The night you met Marcus, you wore that horrible gold lamé zip-up shirt from C.U.M. Clubwear (that store still exists by the way, and I’m still unsure whether the name is a sexual innuendo or not). You and Christian, one of your best friends, were at this new gay club in the corner of Sveavägen and Tegnérgatan. The place was not what you would call packed, but it wasn’t that late and it might yet pick up. You had had your first beer when you went back to the coat check for something. As you got there, there was a really, really hot guy in line in front of you. In your head he was way-out-of-your-league-hot, but he looked at you, said hi and you both smiled. You felt a jolt of so many emotions, but before you had time to react he had gotten his coat and left with a last smile for you. That was one of those small, but very significant moments in your life. You thought “the worst thing he can do is say no” and ran out after him. It was a double win: you dared to ask him out, and you got his phone number. You could tell it like this, as a story of overcoming your fears. Instead you choose to focus on how much it sucks that you two never became an item, and tell a story where someone else’s preferences become your personal failure. If this is the story you tell yourself and others, you can’t expect them to see something else.

It’s funny, but most stories of your failure that you tell are about dating and romance. But there’s one story that you barely think about, let alone tell, because it’s loaded with so much pain. So much shame. Remember when you went to the US to visit your high school friend who also was your first (unrequited) love? He was one of the hottest guys you’d ever seen. You had so little in common that I don’t think you’d have become friends if you weren’t in love with him. I don’t think he ever realized that you were. Falling in love with him saved you, in a way. When you fell in love, when you realized that that was what being gay meant, you also understood that being gay couldn’t possibly be as horrible and wrong as it was made out to be.

## Exercise data:
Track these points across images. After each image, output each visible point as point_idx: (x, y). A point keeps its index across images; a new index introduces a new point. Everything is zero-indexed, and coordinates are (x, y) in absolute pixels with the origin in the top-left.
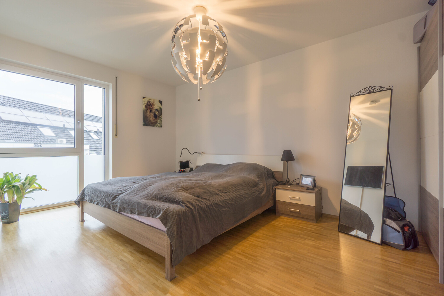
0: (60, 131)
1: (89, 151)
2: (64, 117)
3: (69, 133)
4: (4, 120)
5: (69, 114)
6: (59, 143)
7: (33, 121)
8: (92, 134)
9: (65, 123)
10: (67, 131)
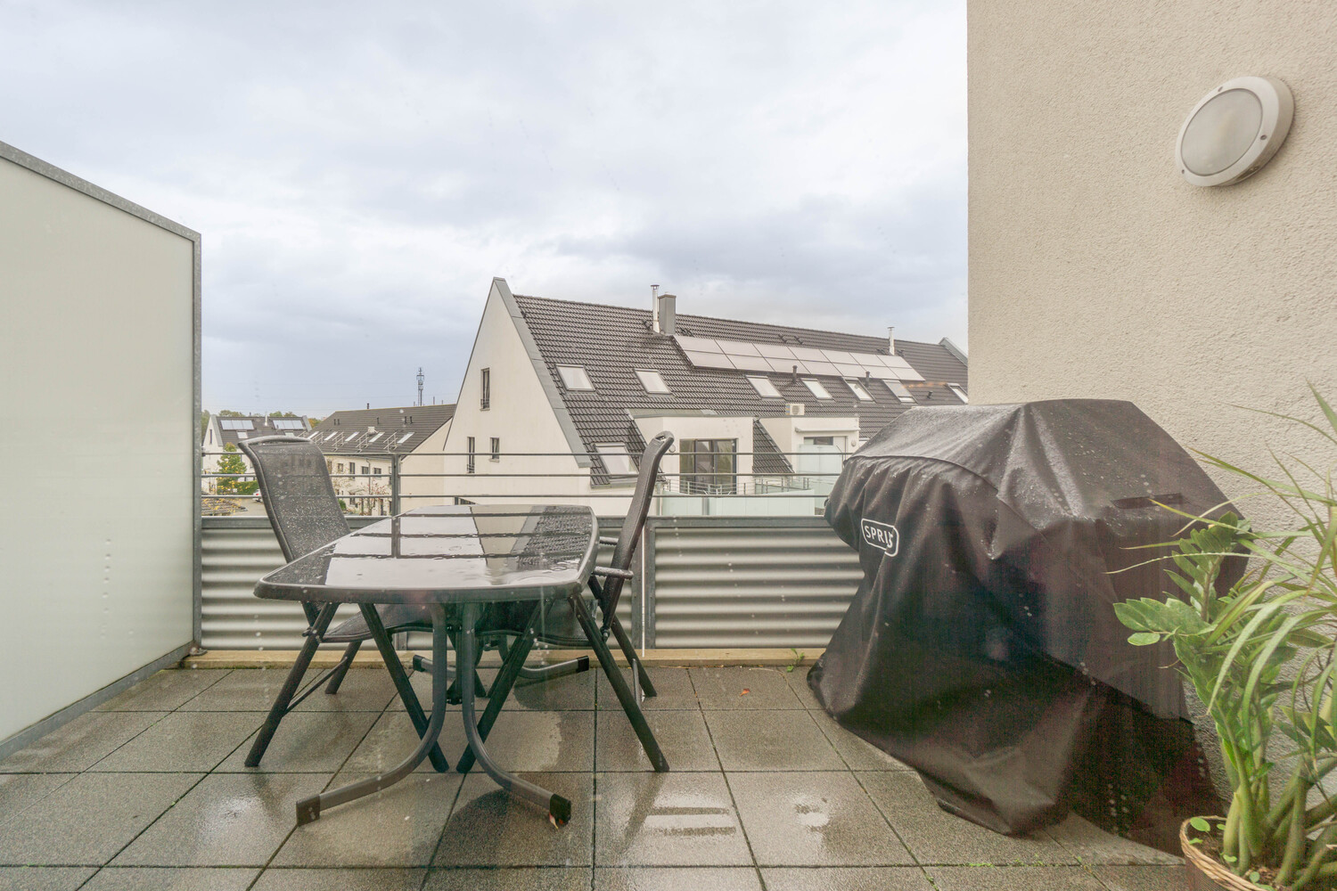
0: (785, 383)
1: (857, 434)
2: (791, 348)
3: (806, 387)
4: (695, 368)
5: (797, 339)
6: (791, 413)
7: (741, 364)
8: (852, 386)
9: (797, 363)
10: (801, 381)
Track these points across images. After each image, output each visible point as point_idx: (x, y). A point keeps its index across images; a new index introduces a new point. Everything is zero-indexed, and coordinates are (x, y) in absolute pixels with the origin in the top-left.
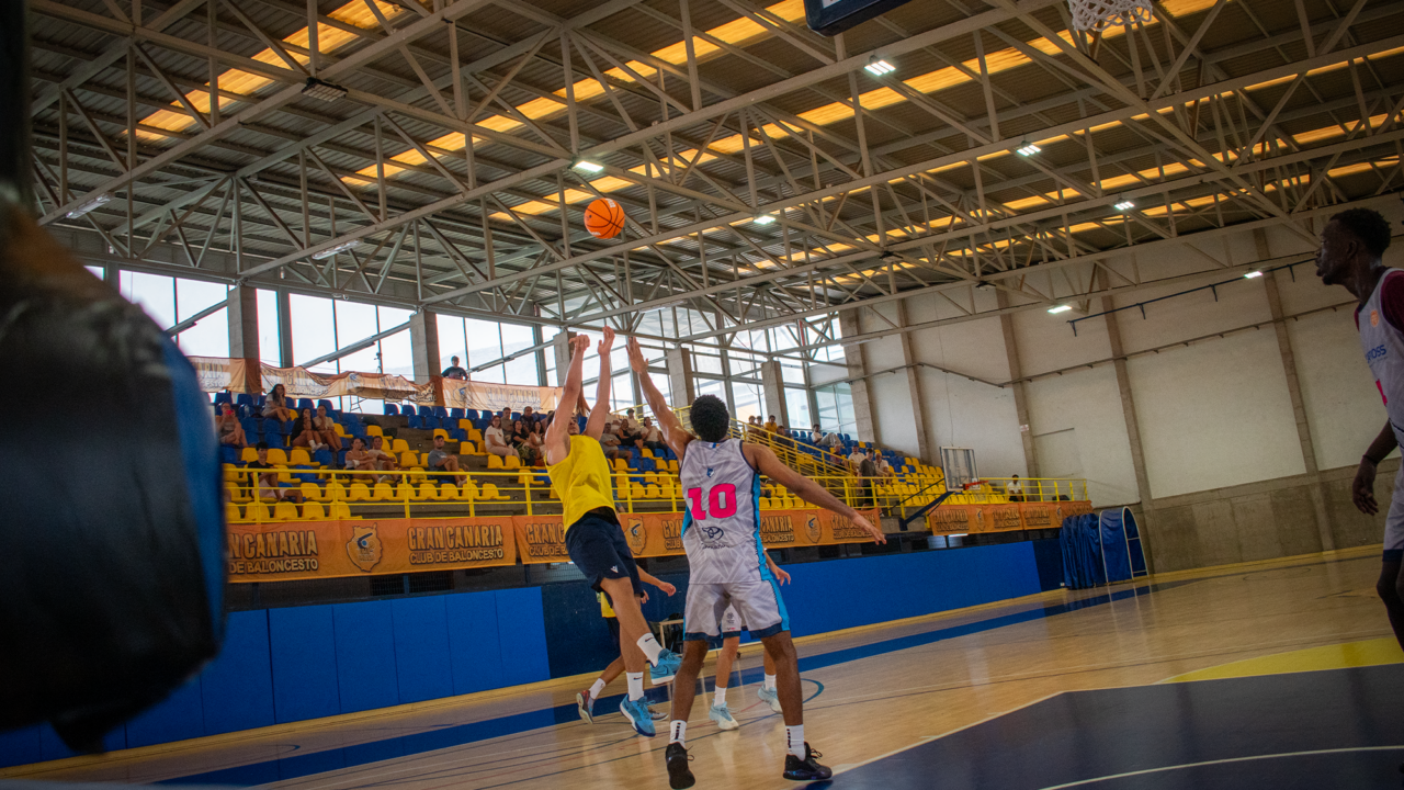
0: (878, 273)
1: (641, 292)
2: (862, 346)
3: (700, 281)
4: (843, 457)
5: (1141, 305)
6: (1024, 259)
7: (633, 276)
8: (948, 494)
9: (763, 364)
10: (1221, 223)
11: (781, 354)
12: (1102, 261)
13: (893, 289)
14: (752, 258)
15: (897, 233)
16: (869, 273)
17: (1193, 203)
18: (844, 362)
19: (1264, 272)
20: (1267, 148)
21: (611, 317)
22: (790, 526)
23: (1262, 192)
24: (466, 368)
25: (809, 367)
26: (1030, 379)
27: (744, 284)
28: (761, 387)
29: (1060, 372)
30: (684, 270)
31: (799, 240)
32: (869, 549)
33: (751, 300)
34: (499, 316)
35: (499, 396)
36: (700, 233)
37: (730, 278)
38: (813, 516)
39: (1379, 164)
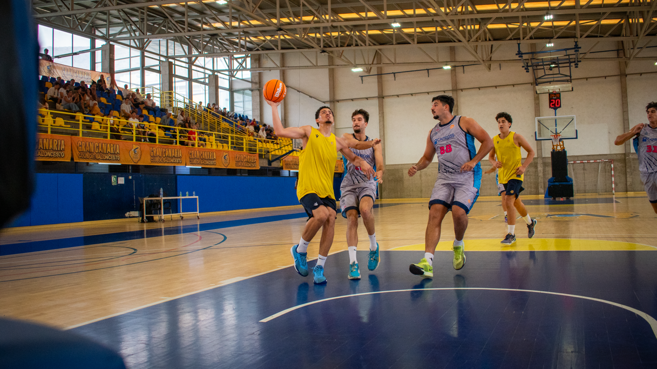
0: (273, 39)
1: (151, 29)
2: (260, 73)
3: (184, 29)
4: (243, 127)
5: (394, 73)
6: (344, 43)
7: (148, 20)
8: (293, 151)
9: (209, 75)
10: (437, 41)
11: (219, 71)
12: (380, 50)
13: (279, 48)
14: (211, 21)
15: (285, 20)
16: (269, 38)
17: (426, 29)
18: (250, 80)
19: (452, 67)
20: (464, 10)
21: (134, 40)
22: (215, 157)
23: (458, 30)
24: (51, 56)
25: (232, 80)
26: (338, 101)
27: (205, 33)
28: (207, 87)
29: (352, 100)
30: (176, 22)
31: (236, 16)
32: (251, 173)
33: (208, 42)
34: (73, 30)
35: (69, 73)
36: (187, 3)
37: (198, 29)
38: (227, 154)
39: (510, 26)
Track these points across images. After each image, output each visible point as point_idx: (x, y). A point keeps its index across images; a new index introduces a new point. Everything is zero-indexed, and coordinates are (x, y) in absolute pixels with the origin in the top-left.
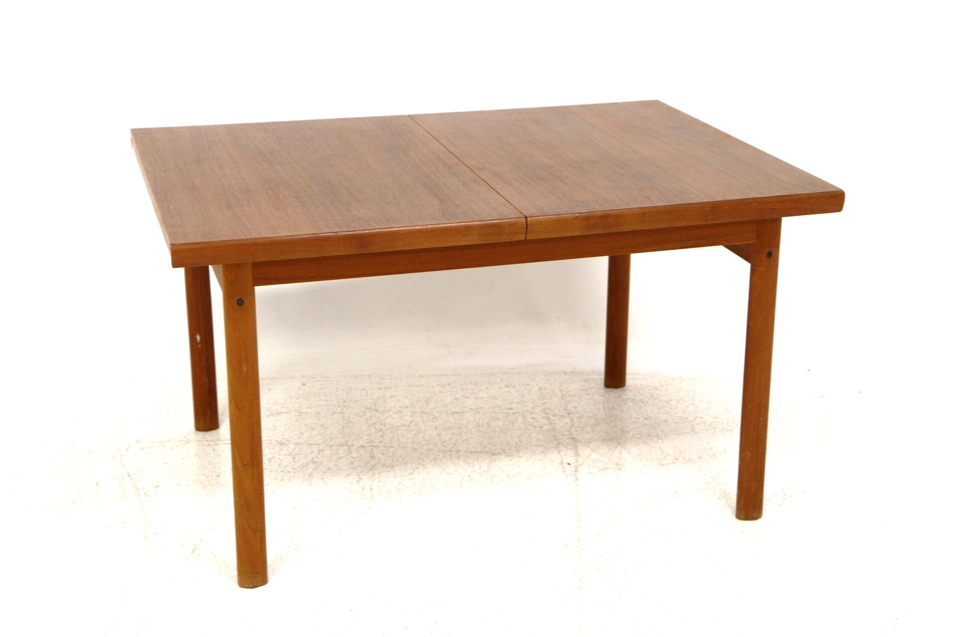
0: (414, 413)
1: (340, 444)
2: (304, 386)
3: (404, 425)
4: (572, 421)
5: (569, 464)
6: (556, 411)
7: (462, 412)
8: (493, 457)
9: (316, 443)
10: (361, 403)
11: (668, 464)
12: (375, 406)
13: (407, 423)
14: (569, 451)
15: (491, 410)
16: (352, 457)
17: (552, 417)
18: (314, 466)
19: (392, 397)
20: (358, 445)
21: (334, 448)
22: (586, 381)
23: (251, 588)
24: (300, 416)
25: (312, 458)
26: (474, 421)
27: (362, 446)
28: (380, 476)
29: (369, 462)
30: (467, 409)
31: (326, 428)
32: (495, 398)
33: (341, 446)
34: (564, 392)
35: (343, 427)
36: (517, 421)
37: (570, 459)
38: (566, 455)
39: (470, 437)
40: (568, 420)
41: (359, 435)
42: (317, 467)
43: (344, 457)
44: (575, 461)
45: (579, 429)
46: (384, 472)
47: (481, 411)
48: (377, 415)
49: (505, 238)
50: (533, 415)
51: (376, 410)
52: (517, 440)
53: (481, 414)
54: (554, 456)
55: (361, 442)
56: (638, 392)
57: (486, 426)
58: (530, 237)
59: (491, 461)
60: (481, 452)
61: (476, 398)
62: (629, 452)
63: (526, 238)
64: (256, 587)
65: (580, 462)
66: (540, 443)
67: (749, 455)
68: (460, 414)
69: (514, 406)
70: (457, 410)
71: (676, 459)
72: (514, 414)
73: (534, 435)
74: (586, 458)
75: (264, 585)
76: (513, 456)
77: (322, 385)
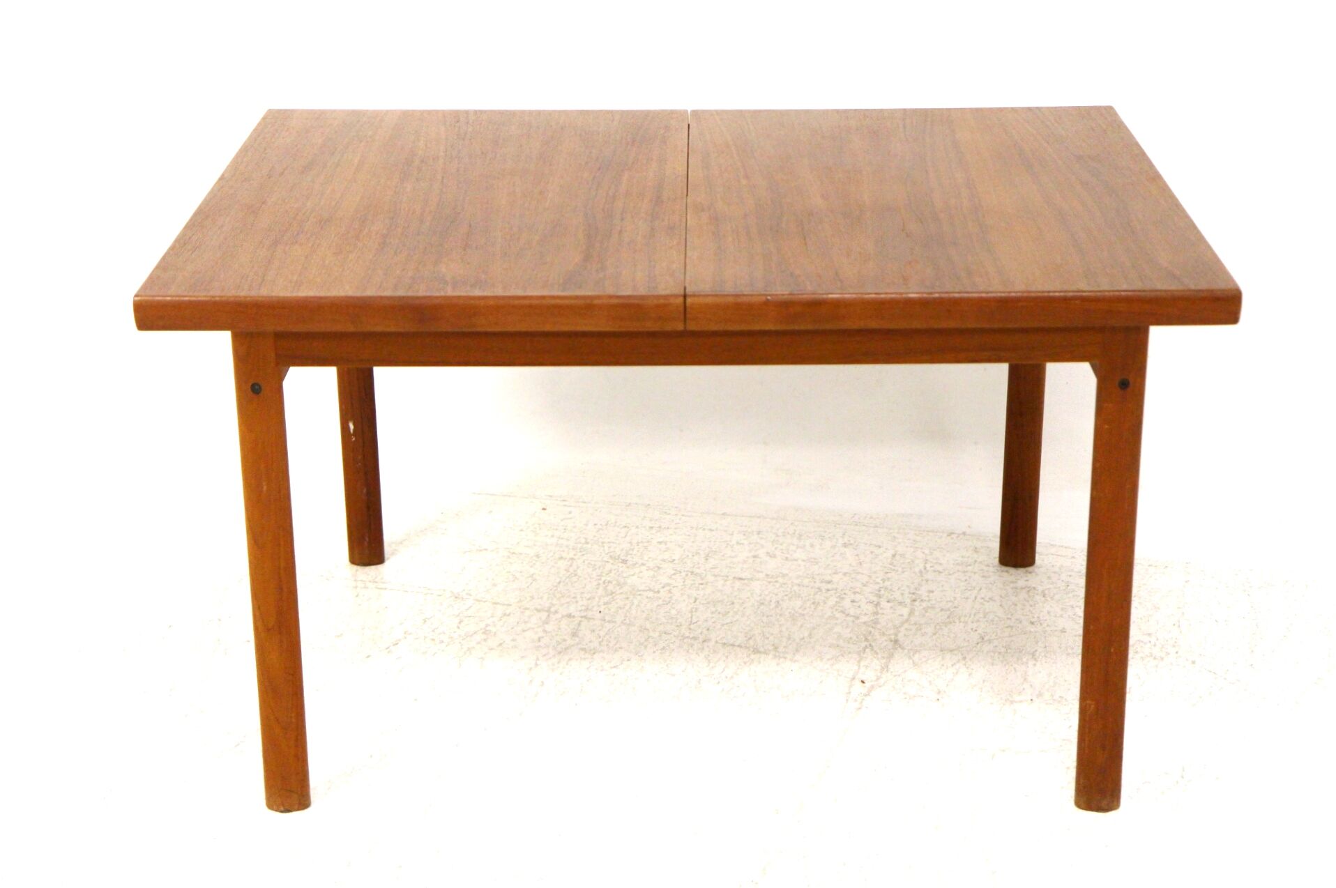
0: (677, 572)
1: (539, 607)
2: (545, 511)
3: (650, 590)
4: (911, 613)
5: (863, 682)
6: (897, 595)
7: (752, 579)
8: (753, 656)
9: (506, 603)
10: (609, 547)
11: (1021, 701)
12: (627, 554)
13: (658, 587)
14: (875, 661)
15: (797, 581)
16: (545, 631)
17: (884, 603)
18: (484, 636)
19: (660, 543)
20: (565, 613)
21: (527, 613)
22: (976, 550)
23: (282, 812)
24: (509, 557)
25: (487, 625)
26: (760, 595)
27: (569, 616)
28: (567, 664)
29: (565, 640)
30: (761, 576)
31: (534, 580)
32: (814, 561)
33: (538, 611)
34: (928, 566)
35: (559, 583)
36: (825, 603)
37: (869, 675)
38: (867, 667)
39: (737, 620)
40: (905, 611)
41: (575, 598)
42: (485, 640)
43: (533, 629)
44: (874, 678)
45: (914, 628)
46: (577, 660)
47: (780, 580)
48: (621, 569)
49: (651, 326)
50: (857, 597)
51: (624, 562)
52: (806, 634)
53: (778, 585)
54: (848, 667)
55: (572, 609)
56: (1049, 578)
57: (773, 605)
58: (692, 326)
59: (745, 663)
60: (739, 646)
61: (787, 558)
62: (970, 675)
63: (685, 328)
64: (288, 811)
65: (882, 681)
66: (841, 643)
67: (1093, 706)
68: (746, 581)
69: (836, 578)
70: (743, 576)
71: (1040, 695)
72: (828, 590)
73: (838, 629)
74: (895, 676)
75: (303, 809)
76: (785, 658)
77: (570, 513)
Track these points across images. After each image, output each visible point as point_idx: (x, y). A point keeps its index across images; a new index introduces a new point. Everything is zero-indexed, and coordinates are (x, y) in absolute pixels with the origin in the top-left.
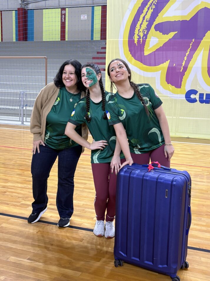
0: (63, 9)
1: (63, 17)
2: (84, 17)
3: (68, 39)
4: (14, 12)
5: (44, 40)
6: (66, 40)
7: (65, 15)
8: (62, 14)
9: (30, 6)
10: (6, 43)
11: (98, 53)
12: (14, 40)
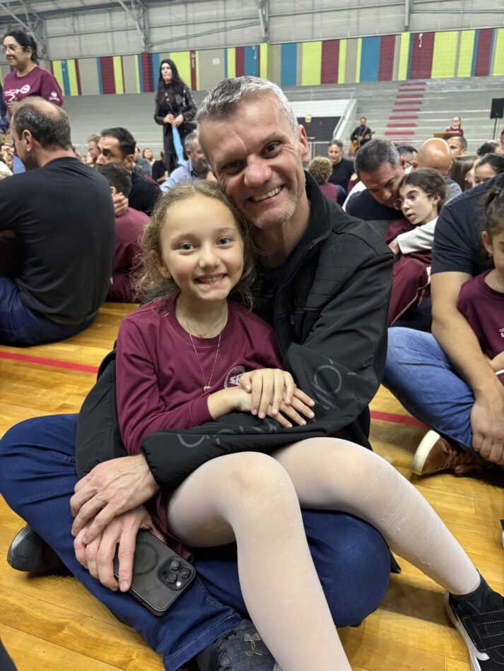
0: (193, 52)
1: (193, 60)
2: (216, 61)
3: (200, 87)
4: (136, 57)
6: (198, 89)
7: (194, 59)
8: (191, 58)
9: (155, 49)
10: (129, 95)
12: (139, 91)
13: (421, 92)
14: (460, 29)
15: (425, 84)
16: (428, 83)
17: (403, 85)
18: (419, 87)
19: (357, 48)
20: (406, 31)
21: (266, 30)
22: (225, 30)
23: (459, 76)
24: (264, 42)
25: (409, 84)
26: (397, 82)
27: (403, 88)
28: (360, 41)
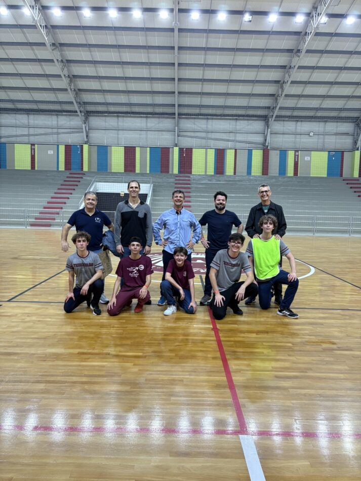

## Brief 1:
Answer these from the passage about meeting Marcus:
(a) What shirt was worn on the night Marcus was met?
(b) At which corner was the new gay club located?
(c) To which country was the trip to visit the high school friend?
## Brief 2:
In the entries, retype every line from the one holding "13: (421, 92)" through the end of the entries, with both ends included. Leave the pictures out.

## Answer space 1:
(a) A gold lamé zip-up shirt from C.U.M. Clubwear
(b) The corner of Sveavägen and Tegnérgatan
(c) The US

## Answer space 2:
13: (421, 92)
14: (460, 29)
15: (425, 84)
16: (428, 83)
17: (403, 85)
18: (419, 87)
19: (357, 48)
20: (406, 31)
21: (266, 30)
22: (225, 30)
23: (459, 76)
24: (264, 42)
25: (409, 84)
26: (397, 82)
27: (403, 88)
28: (360, 41)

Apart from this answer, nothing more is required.